I expect any rationality test to become controversial when used outside of academic research. Many people won’t want to be ranked by their rationality. Better tests of rationality will cause those people to become more hostile.
Conclusion
Psychology seems ripe for a Kuhnian paradigm shift. This book seems heavily focused on the old paradigm, with a strategy of finding as many real phenomena as possible, and paying little attention to their importance. Roughly half of the research that went into the book could form part of a research program under a better paradigm in which researchers care more about distinguishing important effects from trivial ones.
The book is mostly written to appeal to fairly specialized researchers (much more so than Stanovich’s prior books), and is inadequately focused on the value of information. In spite of that, it represents important progress.
I hope it will catalyze more research into rationality testing by people with more ambition for promoting rationality training and/or for helping employers to hire the best workers.
Excessively Long, Trollish(?) Footnote
One example is:
The pharmaceutical industry has conspired with the medical industry to fabricate new diseases in order to make money.
I agree with the authors that there’s something wrong with strongly agreeing with that claim. But I object to scoring an answer of “strongly disagree” as more rational than “disagree moderately”.
Part of my objection is that it’s hard to translate that into something clear enough that it could be evaluated at all rigorously.
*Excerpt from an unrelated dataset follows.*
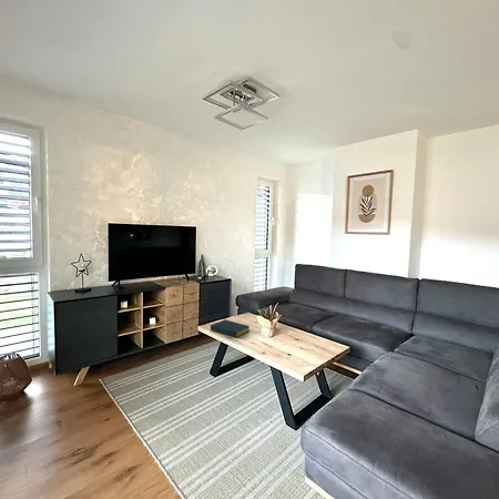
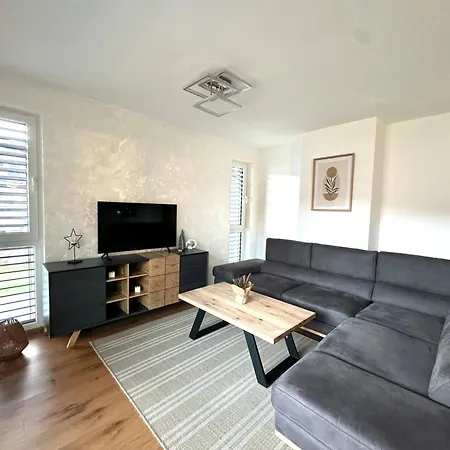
- hardback book [210,318,251,338]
Does “fabricate” mean create new pathogens, or new disease categories?
Testing for conspiracy beliefs seems to naturally tempt test designers to create ambiguous language, because precise reference to a specific crackpot theory might exclude many similar theories (there are many more crazy models of the world than there are sane ones).
I’ll analyze the “new disease category” interpretation.
It’s fairly easy to find evidence that the medical system has been influenced by drug company’s incentives.
There are plenty of things that have been classified as diseases, but which many people consider to be not a disease:
- homosexuality
- Hypoactive sexual desire disorder: similar to homosexuality, except they found a drug for it?
- Drapetomania and Dysaesthesia aethiopica: ok, maybe I’m exaggerating a bit here – for all I know it could have been mainly one doctor using these classifications.
- conjoined twins: often treated as a disease (although I don’t see much discussion of that classification), in spite of the fact that most people with the condition don’t consider it a disease, and don’t want it “cured”.
- hyperlipidemia: maybe this condition contributes to heart disease, but after massive study by the statin industry, the scientific literature still treats the subject as debatable (beware that the linked article is somewhat one-sided).
When the medical system admits it was wrong about one of these, it doesn’t appear to adopt a general rule to prevent itself from creating other fake diseases. So I’m unclear why we should expect them to have stopped creating fake diseases.
The motives for creating fake diseases seem sufficiently complex that I don’t expect a clear-cut case of creating one in order for drug companies to profit, but I won’t be very shocked if I do find a case where that looks like an important motive.
So I’d consider expressing weak opinions about this conspiracy theory to be more rational than any strong opinion.